■ Problem to work on ■
Could you render the items below as a two-column CSV with the headers item_text and answer? Begin at the line that contains "Rounding: 1 decimal" and stop after the line that contains "0.189170, 0.979258, -0.099106]]". Give one row per item, put each value in a single quoted field with line breaks turned into spaces, and leave the pictures out.

■ Data shown ■
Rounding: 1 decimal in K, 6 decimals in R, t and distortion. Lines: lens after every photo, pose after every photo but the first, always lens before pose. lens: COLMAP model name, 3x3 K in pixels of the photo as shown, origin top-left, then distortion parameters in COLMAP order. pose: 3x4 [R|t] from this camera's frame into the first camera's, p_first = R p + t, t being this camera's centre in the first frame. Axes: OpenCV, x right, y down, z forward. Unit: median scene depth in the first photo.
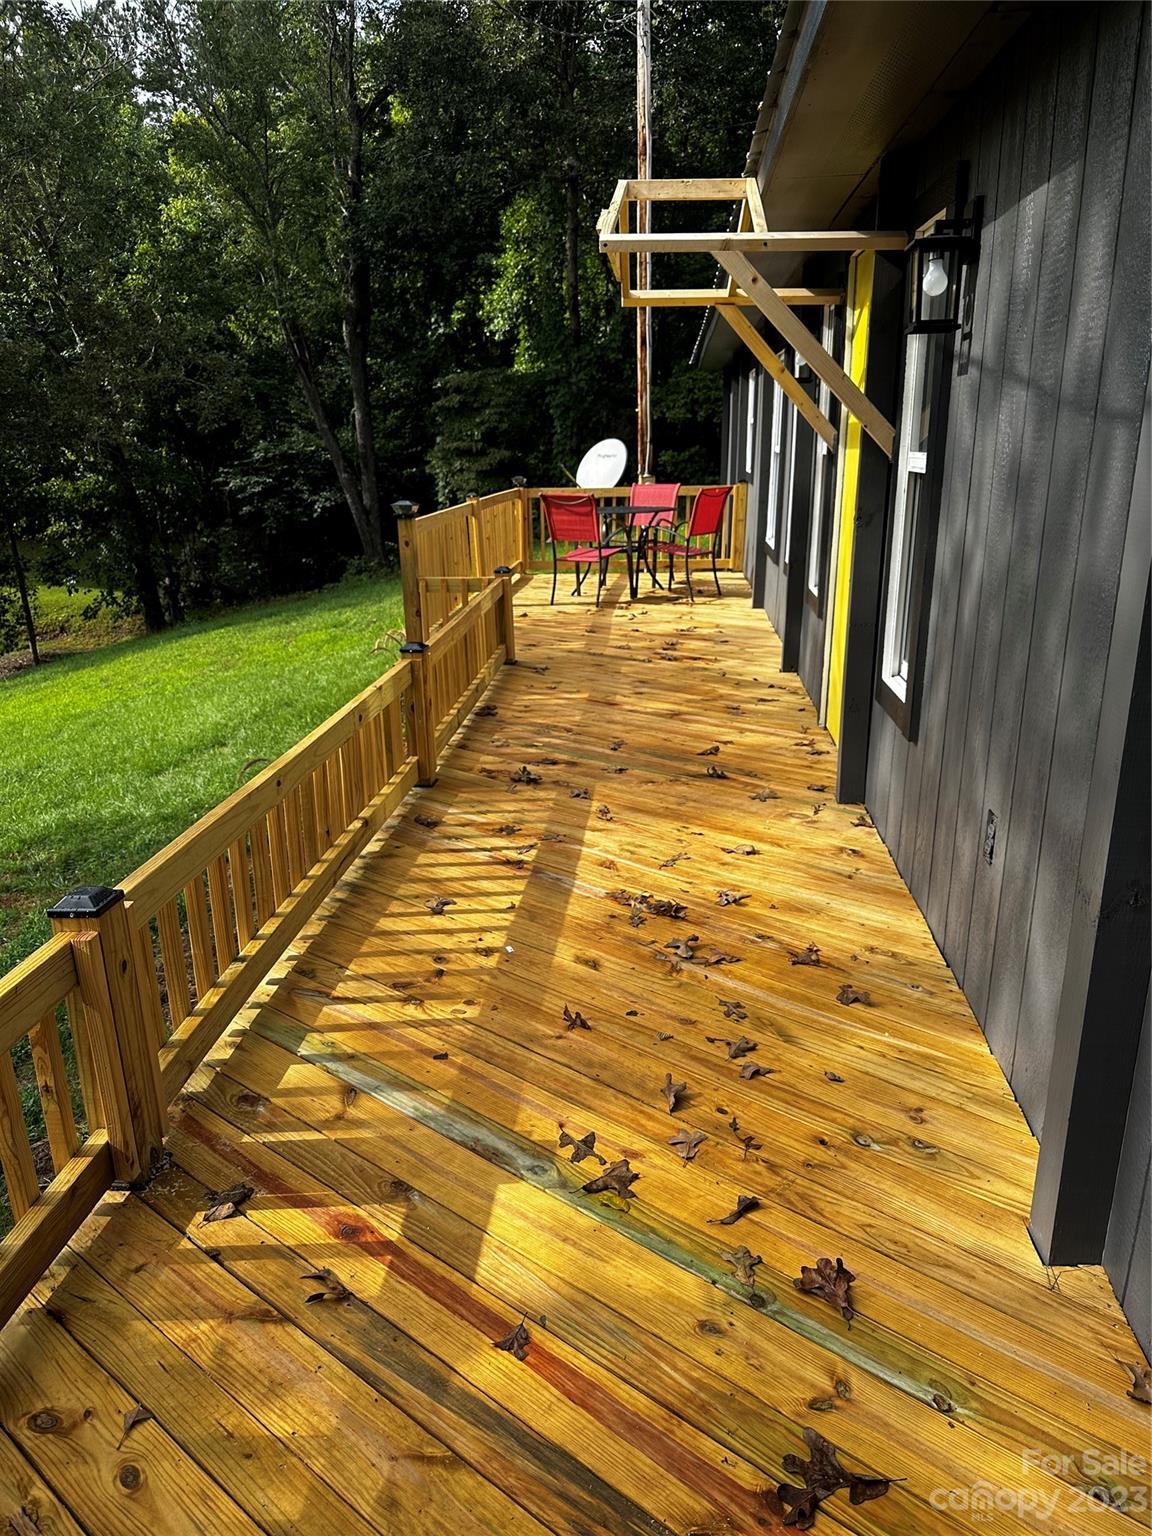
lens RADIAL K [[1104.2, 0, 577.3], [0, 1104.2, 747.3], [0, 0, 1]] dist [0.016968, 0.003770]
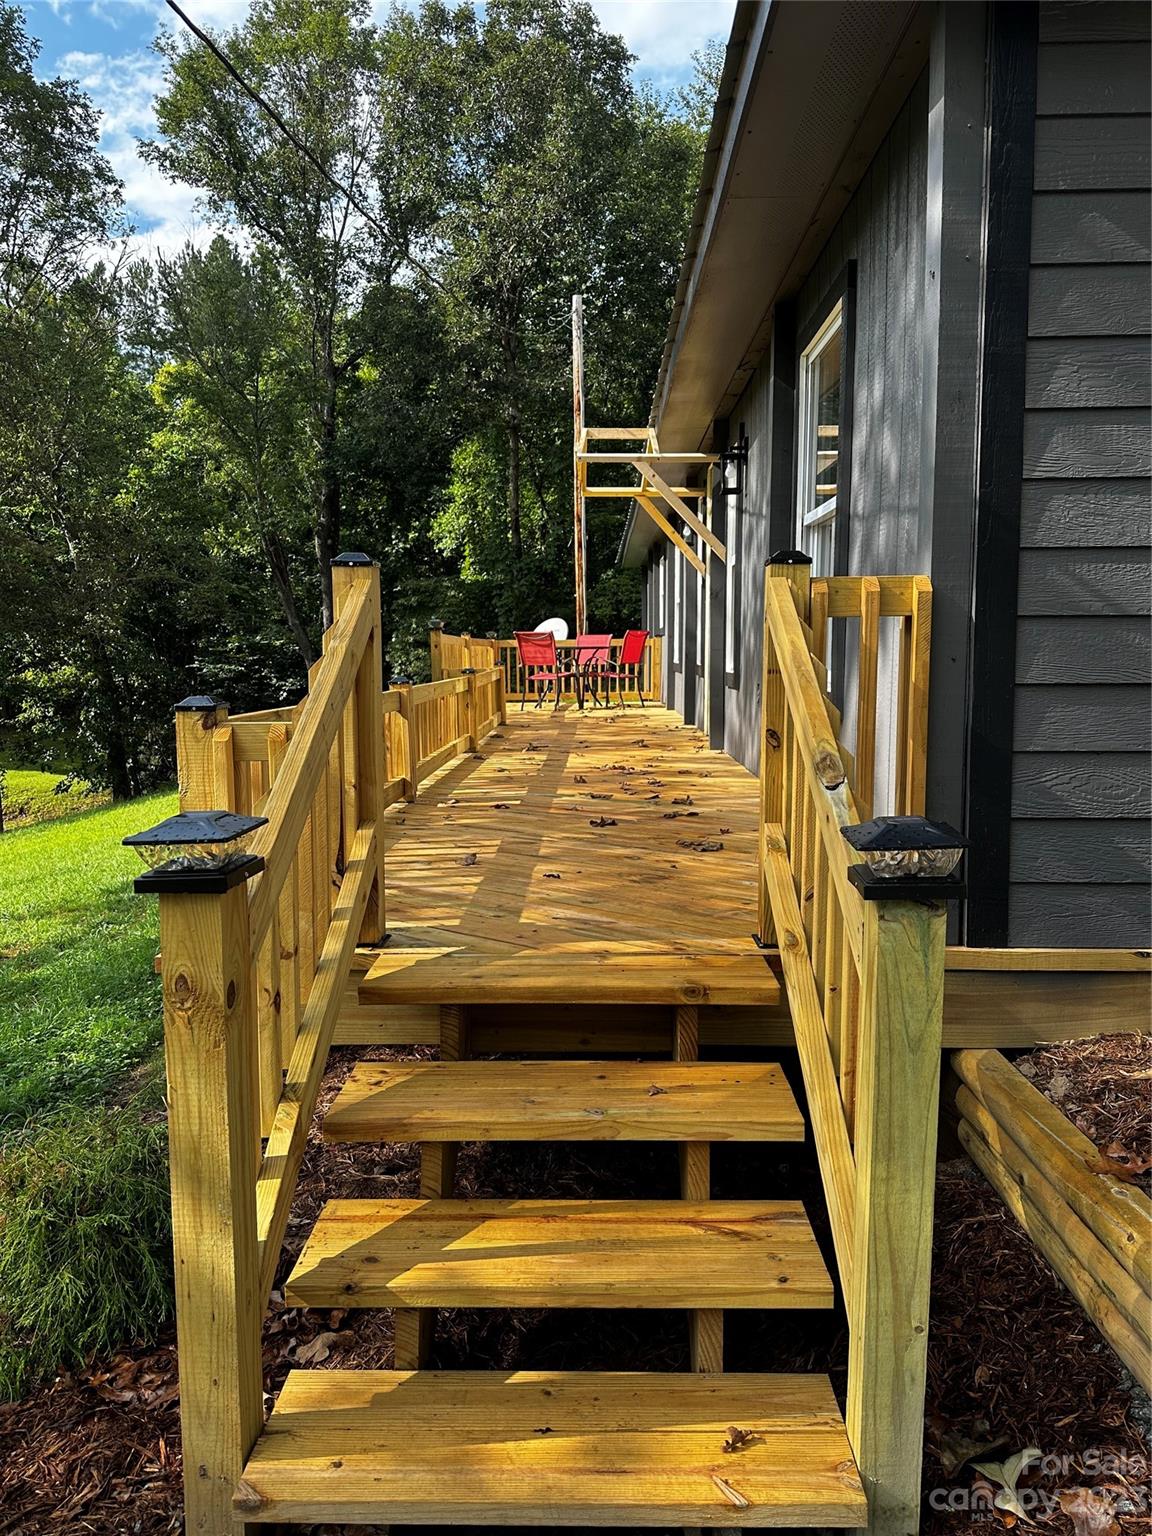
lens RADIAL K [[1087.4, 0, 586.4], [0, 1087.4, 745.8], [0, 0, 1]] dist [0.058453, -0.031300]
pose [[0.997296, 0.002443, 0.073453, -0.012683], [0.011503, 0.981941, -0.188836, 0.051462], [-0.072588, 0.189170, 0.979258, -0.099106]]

---

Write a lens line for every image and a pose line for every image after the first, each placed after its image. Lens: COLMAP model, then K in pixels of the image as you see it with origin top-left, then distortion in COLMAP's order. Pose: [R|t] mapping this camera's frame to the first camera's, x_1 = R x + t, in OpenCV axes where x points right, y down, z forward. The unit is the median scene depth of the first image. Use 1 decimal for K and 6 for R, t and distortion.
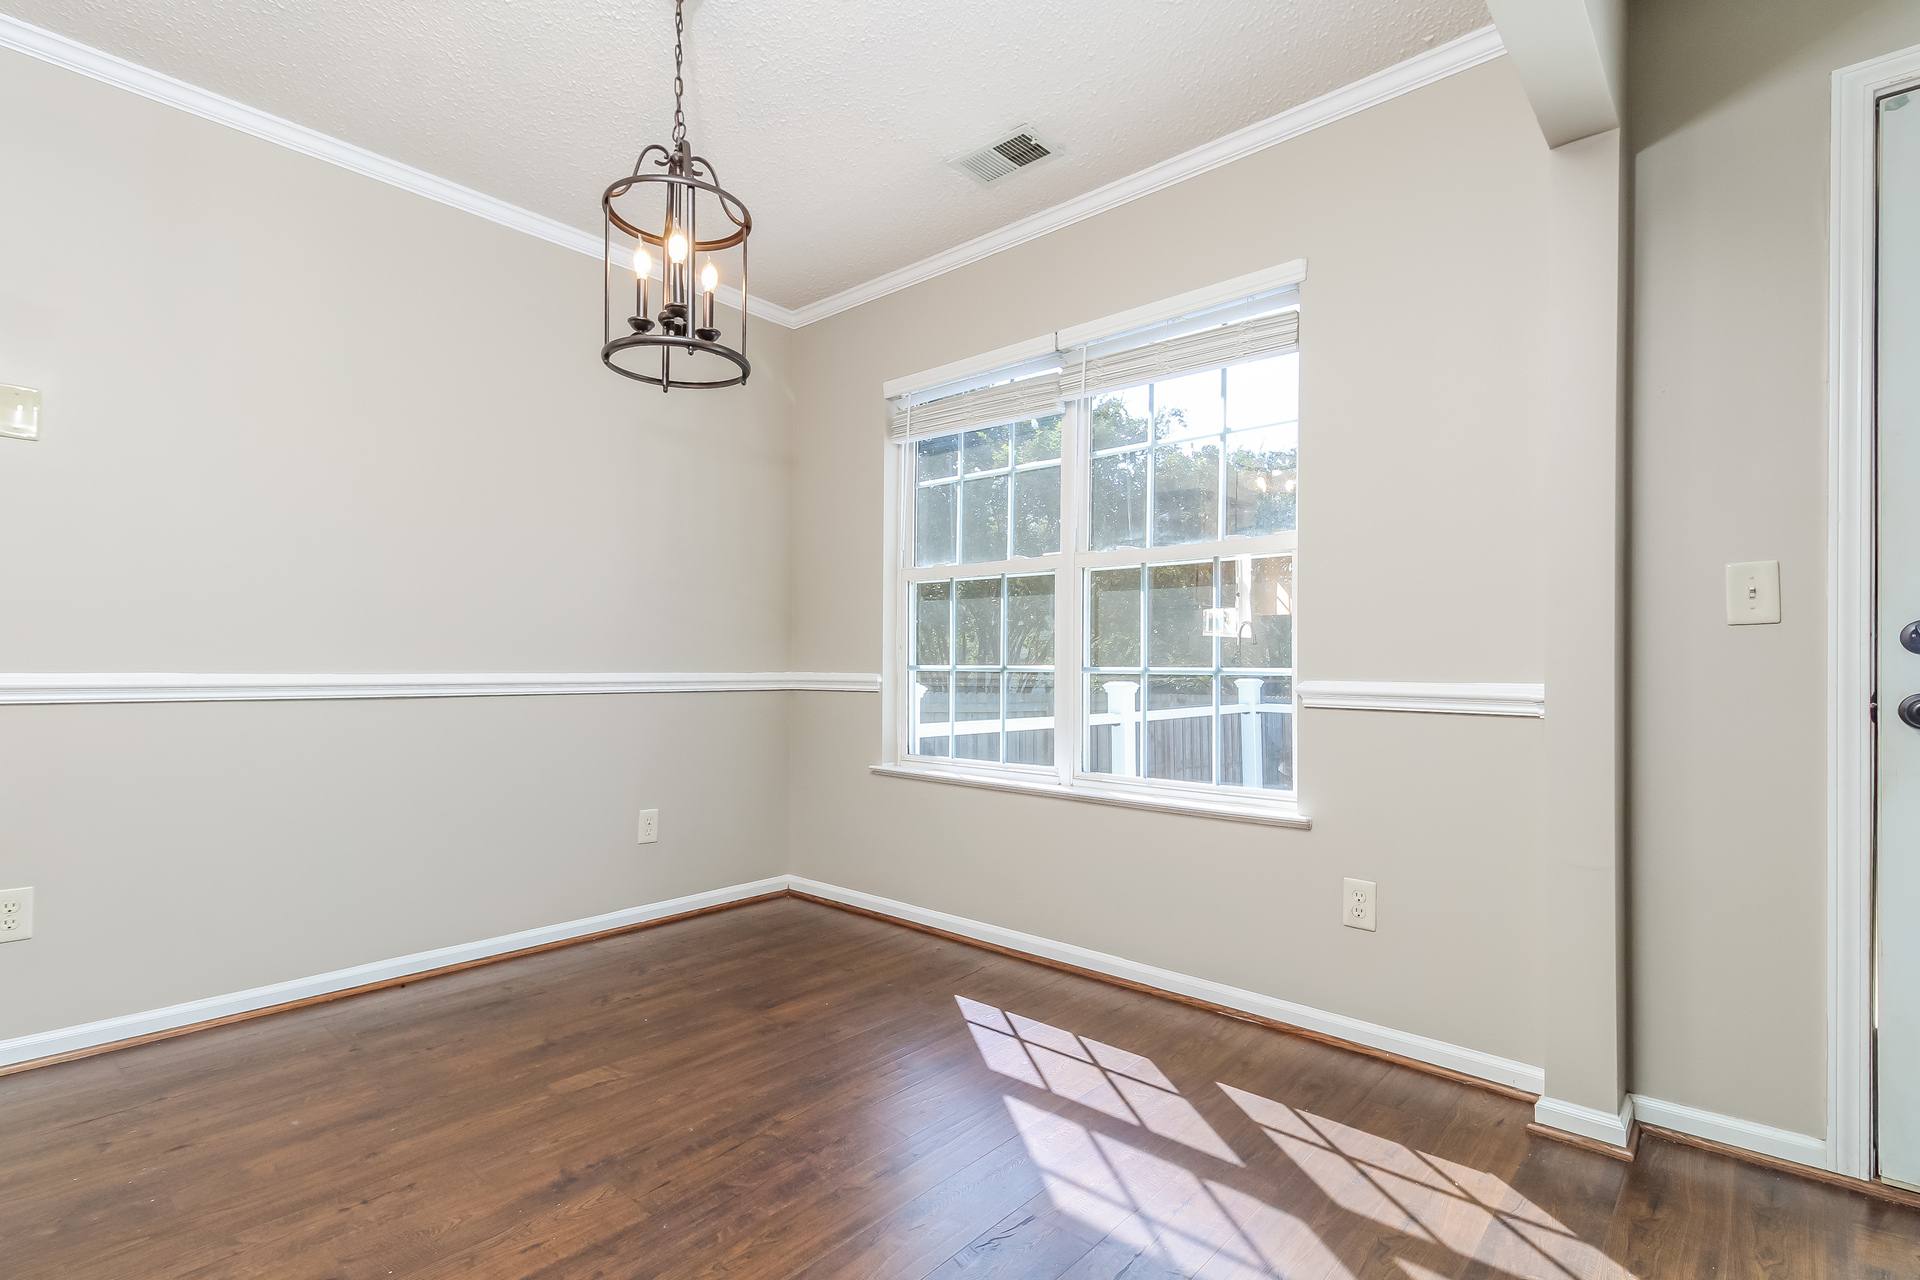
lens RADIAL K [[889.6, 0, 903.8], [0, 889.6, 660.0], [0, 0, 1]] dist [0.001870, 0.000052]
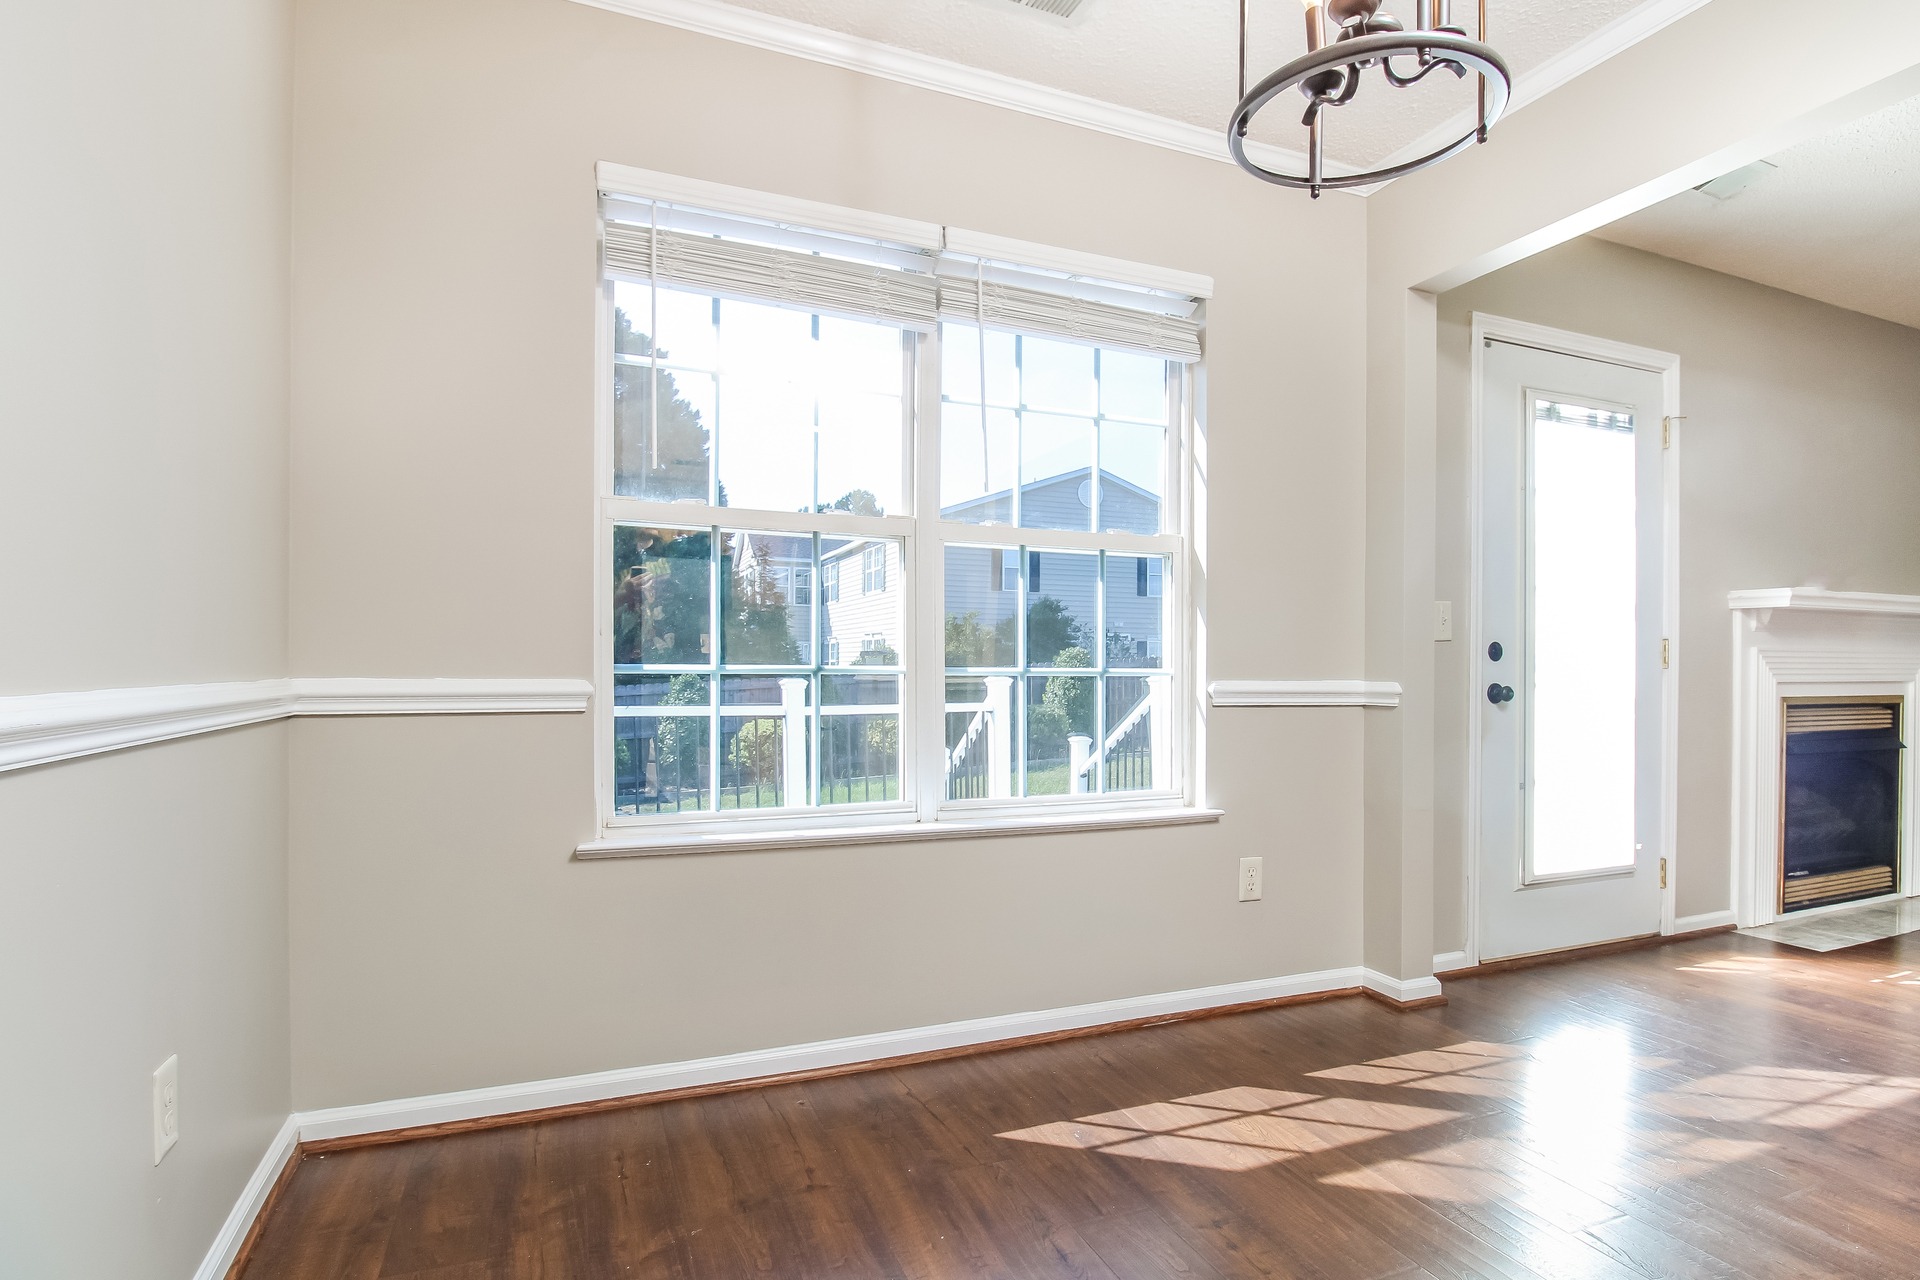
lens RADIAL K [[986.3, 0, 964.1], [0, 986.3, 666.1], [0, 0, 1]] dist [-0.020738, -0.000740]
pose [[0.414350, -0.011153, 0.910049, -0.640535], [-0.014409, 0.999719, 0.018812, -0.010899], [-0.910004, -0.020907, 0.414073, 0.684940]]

■ Answer space ■
item_text,answer
"Rounding: 1 decimal in K, 6 decimals in R, t and distortion. Lines: lens after every photo, pose after every photo but the first, always lens before pose. lens: COLMAP model name, 3x3 K in pixels of the photo as shown, origin top-left, then distortion parameters in COLMAP order. pose: 3x4 [R|t] from this camera's frame into the first camera's, p_first = R p + t, t being this camera's centre in the first frame. Axes: OpenCV, x right, y down, z forward. Unit: median scene depth in the first photo.","lens RADIAL K [[1104.2, 0, 577.3], [0, 1104.2, 747.3], [0, 0, 1]] dist [0.016968, 0.003770] lens RADIAL K [[1087.4, 0, 586.4], [0, 1087.4, 745.8], [0, 0, 1]] dist [0.058453, -0.031300] pose [[0.997296, 0.002443, 0.073453, -0.012683], [0.011503, 0.981941, -0.188836, 0.051462], [-0.072588, 0.189170, 0.979258, -0.099106]]"